What you need to know
- The European Commission will investigate if Microsoft breached EU competition rules by bundling together Microsoft Teams and Microsoft 365.
- Slack filed a complaint against Microsoft to the EU in 2020 about Teams being bundled with Office 365 and Microsoft 365.
- If the European Commission finds that Microsoft has created an unfair advantage by abusing its market dominance in productivity, the tech giant may have to unbundle Teams and Microsoft 365.
Microsoft is once again on the receiving end of the European Union looking into the tech giant's business practices. Fresh on the heels of the European Commission approving Microsoft's purchase of Activision Blizzard, the same governing body has opened a formal investigation into Microsoft's bundling of Teams and Microsoft 365 and Office 365.
The investigation centers on the fact that online communication platforms have become essential in this day and age, and that Microsoft may have created an unfair advantage by bundling Microsoft Teams with Microsoft 365 and Office 365.
Reports of this investigation emerged earlier this month, but the European Commission made it official today, July 27, 2023.
"Remote communication and collaboration tools like Teams have become indispensable for many businesses in Europe," said Margrethe Vestager, Executive Vice-President in charge of competition policy.
"We must therefore ensure that the markets for these products remain competitive, and companies are free to choose the products that best meet their needs. This is why we are investigating whether Microsoft’s tying of its productivity suites with Teams may be in breach of EU competition rules."
Slack, which has gone back-and-forth on whether it's a competitor to Microsoft Teams, filed a complaint with the EU about Microsoft in 2020.
The European Commission expressed concern that "Microsoft may be abusing and defending its market position in productivity software by restricting competition in the European Economic Area (‘EEA') for communication and collaboration products."
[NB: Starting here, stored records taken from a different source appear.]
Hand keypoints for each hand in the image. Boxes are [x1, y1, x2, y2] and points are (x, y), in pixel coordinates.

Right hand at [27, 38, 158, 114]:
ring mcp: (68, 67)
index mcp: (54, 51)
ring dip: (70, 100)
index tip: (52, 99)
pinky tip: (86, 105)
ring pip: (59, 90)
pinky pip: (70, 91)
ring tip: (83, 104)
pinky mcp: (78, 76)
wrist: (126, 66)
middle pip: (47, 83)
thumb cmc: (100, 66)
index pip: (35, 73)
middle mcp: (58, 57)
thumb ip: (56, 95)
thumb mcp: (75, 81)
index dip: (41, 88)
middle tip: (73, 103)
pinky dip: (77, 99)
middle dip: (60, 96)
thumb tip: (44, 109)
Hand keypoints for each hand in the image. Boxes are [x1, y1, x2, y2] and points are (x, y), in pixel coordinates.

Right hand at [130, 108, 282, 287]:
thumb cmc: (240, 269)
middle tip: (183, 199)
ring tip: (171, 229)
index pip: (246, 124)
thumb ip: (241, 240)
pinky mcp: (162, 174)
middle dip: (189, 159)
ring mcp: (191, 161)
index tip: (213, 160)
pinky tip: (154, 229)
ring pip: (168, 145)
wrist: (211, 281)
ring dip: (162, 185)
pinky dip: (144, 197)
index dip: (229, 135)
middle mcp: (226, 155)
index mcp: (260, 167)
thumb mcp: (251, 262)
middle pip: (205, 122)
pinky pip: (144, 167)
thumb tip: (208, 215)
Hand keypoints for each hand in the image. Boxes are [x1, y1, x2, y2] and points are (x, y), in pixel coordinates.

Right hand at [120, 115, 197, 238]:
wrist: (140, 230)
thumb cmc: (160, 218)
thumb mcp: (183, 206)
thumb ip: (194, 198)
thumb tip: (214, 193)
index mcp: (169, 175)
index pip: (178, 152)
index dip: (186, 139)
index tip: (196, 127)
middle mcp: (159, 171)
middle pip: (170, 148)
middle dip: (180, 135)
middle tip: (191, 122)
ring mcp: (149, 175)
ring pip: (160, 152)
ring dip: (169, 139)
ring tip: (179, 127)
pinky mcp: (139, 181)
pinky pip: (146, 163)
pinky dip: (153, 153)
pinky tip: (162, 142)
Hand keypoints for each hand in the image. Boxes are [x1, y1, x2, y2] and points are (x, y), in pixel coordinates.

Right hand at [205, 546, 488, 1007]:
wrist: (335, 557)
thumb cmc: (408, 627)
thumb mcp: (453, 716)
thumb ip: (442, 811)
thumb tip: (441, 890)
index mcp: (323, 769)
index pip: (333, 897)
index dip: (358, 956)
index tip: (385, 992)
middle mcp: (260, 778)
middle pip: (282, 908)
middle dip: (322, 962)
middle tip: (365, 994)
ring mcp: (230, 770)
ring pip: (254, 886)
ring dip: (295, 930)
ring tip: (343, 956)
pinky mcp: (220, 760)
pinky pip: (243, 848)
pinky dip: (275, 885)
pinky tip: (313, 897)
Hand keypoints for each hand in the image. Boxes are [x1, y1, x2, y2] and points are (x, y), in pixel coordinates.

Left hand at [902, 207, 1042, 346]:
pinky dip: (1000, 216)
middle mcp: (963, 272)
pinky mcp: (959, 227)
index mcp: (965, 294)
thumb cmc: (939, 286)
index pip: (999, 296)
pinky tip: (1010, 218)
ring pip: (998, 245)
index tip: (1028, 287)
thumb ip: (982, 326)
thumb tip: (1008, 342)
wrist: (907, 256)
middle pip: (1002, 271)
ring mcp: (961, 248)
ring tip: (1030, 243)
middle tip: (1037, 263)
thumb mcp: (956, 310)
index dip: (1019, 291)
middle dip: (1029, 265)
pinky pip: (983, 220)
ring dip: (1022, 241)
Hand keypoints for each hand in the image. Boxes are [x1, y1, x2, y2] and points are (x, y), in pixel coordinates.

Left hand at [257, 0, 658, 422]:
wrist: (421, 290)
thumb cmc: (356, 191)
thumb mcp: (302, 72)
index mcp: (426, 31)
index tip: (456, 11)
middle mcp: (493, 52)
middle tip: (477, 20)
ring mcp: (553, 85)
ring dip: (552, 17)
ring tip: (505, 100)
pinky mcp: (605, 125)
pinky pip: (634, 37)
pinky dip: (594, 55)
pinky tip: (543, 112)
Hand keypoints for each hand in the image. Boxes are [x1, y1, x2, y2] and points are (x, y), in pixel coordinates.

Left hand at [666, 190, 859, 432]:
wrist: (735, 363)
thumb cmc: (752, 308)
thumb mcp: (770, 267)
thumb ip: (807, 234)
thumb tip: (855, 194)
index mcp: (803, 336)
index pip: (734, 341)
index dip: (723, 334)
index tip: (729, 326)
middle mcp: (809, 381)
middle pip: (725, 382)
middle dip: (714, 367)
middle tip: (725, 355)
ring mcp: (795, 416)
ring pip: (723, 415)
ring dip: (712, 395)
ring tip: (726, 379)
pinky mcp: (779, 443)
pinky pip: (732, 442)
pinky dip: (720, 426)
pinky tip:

Specifically, the investigation will focus on if Teams has a "distribution advantage" by being bundled with Microsoft 365 and Office 365. It will also look at if Teams has worse interoperability with competing productivity suites.
Microsoft responded to the situation:
"We respect the European Commission’s work on this case and take our own responsibilities very seriously,” said Microsoft spokesperson Robin Koch to The Verge.
“We will continue to cooperate with the Commission and remain committed to finding solutions that will address its concerns.”
The European Commission emphasized that opening a formal investigation does not "prejudge its outcome," so there's a chance that Microsoft won't have to make any changes. But if the EU rules that Microsoft has breached competition rules, Microsoft may have to unbundle Teams from Microsoft 365 and take other actions to even the playing field.
Windows Central take
Generally speaking, the purpose of anticompetitive legislation is to prevent companies with dominance in one sector from abusing their position to gain an unfair advantage in another sector. There's an argument to be made that Microsoft is doing just that.
Microsoft 365 and Office 365 are commonplace in a wide range of organizations. Microsoft has spent decades building up its productivity suite, and it has largely succeeded. There are competing platforms from Google, Salesforce, and others, but Microsoft dominates the market and the mind of the public when it comes to productivity apps.
By bundling Microsoft 365 with the already ever-present Office 365 and Microsoft 365, Microsoft has a much easier distribution path than its competitors.
The main question, at least in my mind, is if Teams and the rest of Microsoft 365 are actually part of different sectors at all. When it comes to personal use, a communication app and a productivity suite seem rather separate, but that's not the case in an enterprise space.
Microsoft 365 is an interconnected web of applications that all aim to improve productivity. Is a conference call through Teams genuinely a different sector than Microsoft Word if members of that call are collaborating through Microsoft Word during the call?
It's unclear if the European Commission will look into that aspect of the situation. The governing body seems to have drawn a line between communication apps and productivity suites.
"The Commission is concerned that Microsoft may be abusing and defending its market position in productivity software by restricting competition in the European Economic Area (‘EEA') for communication and collaboration products," said the commission in its statement today.
If the European Commission goes into the investigation with that thought process, I foresee Microsoft having to make some changes to how it delivers Teams and Microsoft 365 to companies.